"What's your favorite thing here?" I asked our server on a Friday night. "Besides whiskey?" he deadpanned. If you somehow missed the wall of wines in the dining room, his meaning makes it clear: Bar Avignon is self-consciously boozy.
But it's also a well-lit, cozy neighborhood bar that performs the Mary Poppins-like feat of squeezing a lot of people into a small space without once seeming crowded, loud or rushed. The 12-seat tabletop only turns over twice on weekend nights, allowing your party to enjoy plenty of wine-soaked chatter. And in this town full of small plates that show up whenever the chef damn well pleases, our waiter—gasp!—timed our entrees to arrive after our appetizers were done! And simultaneously!
The menu is seasonally based, so go with a salad—in our case, a melon salad ($12) with grilled ricotta and purslane—as your appetizer. The king salmon ($30), served with wild mushrooms, eggplant and herbed sour cream, was too small a serving to fend off all the forks eager for a bite of the flavorful, tender flesh, and the roast chicken ($25), with panzanella, heirloom tomatoes, cucumber, fennel and herbs in a red wine vinaigrette, was perfect—the chicken moist with a crisp crust, the tomatoes ripe. Bonus: The menu full of $60-to-$100 bottles of wine makes that after-dinner $12 shot of Laphroaig seem a positive bargain.
Eat: Oysters ($3 apiece) and whiskey at the bar, or the burrata ($10), with nectarines and pine nuts, drizzled with aged balsamic vinegar, followed by the salmon ($30).
Drink: Order a bottle of Gamay, hand the waiter your credit card, and just don't think about it until your statement comes.

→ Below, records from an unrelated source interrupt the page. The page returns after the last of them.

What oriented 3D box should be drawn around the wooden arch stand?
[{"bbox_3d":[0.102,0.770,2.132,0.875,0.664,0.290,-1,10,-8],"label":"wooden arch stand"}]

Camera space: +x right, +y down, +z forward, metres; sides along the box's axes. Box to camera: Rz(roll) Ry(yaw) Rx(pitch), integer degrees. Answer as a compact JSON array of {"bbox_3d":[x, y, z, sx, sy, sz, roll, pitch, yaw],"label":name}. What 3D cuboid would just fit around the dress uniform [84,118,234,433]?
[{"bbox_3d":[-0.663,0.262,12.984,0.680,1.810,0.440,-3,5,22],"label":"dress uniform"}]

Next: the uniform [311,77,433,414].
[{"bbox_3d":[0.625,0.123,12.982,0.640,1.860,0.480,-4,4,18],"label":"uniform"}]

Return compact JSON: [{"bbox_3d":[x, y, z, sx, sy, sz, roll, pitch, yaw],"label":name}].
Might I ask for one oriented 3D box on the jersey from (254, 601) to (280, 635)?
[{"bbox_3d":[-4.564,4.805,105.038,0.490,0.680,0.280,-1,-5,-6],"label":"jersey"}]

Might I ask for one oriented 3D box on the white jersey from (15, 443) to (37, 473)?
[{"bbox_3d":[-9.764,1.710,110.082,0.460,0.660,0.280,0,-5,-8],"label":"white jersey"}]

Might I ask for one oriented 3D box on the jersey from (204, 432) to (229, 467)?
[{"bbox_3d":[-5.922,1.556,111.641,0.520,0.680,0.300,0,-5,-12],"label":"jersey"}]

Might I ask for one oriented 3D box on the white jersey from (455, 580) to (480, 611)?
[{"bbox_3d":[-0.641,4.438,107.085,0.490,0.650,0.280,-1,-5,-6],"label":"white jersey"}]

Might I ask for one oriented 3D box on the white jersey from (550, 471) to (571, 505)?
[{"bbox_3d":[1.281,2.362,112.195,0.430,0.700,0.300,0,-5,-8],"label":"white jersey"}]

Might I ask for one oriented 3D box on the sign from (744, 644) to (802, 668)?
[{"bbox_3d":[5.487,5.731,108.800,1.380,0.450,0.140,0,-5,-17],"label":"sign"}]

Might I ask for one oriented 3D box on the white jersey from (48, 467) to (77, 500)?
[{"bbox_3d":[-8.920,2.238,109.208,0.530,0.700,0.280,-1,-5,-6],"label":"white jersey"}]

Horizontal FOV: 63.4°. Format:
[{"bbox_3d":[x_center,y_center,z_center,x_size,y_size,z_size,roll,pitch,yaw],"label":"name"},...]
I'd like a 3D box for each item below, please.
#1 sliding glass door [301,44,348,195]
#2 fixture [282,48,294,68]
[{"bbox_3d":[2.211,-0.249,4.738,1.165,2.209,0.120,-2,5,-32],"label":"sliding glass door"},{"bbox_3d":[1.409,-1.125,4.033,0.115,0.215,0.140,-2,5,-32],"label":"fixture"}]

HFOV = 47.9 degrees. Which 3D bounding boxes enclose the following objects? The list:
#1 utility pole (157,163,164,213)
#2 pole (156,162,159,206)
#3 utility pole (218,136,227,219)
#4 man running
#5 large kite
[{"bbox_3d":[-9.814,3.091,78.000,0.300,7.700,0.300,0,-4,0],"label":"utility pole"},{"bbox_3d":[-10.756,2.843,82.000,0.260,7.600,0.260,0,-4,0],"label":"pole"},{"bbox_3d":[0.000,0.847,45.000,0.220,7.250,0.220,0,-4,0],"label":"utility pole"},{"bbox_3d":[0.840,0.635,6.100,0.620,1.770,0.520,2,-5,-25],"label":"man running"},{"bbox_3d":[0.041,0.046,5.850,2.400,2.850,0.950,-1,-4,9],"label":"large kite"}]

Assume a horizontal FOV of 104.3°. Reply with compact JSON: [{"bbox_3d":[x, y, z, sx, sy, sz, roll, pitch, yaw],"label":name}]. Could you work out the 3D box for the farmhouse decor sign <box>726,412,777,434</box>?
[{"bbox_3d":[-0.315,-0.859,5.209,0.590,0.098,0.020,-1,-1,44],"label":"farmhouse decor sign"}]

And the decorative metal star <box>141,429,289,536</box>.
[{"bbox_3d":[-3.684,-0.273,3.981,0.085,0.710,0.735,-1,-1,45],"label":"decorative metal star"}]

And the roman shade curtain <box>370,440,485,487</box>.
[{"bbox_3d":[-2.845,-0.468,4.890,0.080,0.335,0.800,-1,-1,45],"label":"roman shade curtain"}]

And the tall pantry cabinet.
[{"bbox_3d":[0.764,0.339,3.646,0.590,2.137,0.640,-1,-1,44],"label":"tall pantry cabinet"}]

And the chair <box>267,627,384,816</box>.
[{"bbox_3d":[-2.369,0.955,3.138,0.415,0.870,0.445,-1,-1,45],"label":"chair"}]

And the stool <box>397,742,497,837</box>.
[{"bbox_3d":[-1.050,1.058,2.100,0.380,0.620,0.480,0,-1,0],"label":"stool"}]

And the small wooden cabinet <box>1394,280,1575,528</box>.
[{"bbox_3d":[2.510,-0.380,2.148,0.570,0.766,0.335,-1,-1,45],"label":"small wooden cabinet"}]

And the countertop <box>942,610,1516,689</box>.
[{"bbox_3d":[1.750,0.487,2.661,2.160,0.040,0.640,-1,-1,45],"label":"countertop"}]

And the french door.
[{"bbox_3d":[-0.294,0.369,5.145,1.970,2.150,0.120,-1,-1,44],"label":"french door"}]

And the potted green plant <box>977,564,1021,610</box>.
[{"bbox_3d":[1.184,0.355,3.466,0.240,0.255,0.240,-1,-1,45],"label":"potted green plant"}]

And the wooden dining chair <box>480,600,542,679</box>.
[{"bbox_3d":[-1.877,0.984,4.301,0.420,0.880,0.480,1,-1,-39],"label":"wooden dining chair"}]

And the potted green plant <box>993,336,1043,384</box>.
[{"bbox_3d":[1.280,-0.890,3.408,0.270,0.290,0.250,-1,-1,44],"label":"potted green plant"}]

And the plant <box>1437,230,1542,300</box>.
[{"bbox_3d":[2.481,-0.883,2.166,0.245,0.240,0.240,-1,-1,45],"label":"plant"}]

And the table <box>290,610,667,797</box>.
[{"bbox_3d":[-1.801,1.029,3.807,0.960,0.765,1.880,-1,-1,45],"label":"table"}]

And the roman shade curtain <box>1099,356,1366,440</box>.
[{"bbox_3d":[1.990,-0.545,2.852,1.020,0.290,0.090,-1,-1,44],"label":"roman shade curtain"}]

Most popular dish: No matter how it's prepared, the pork chop ($27) usually sells out.
Noise level: 75/100. Didn't seem that loud, though.
Expected wait: Reservations are recommended.
Who you'll eat with: Fit and lively older couples who bought their gorgeous Craftsman in 1973, are definitely OPB subscribers, and book their out-of-town relatives to stay at the Heathman.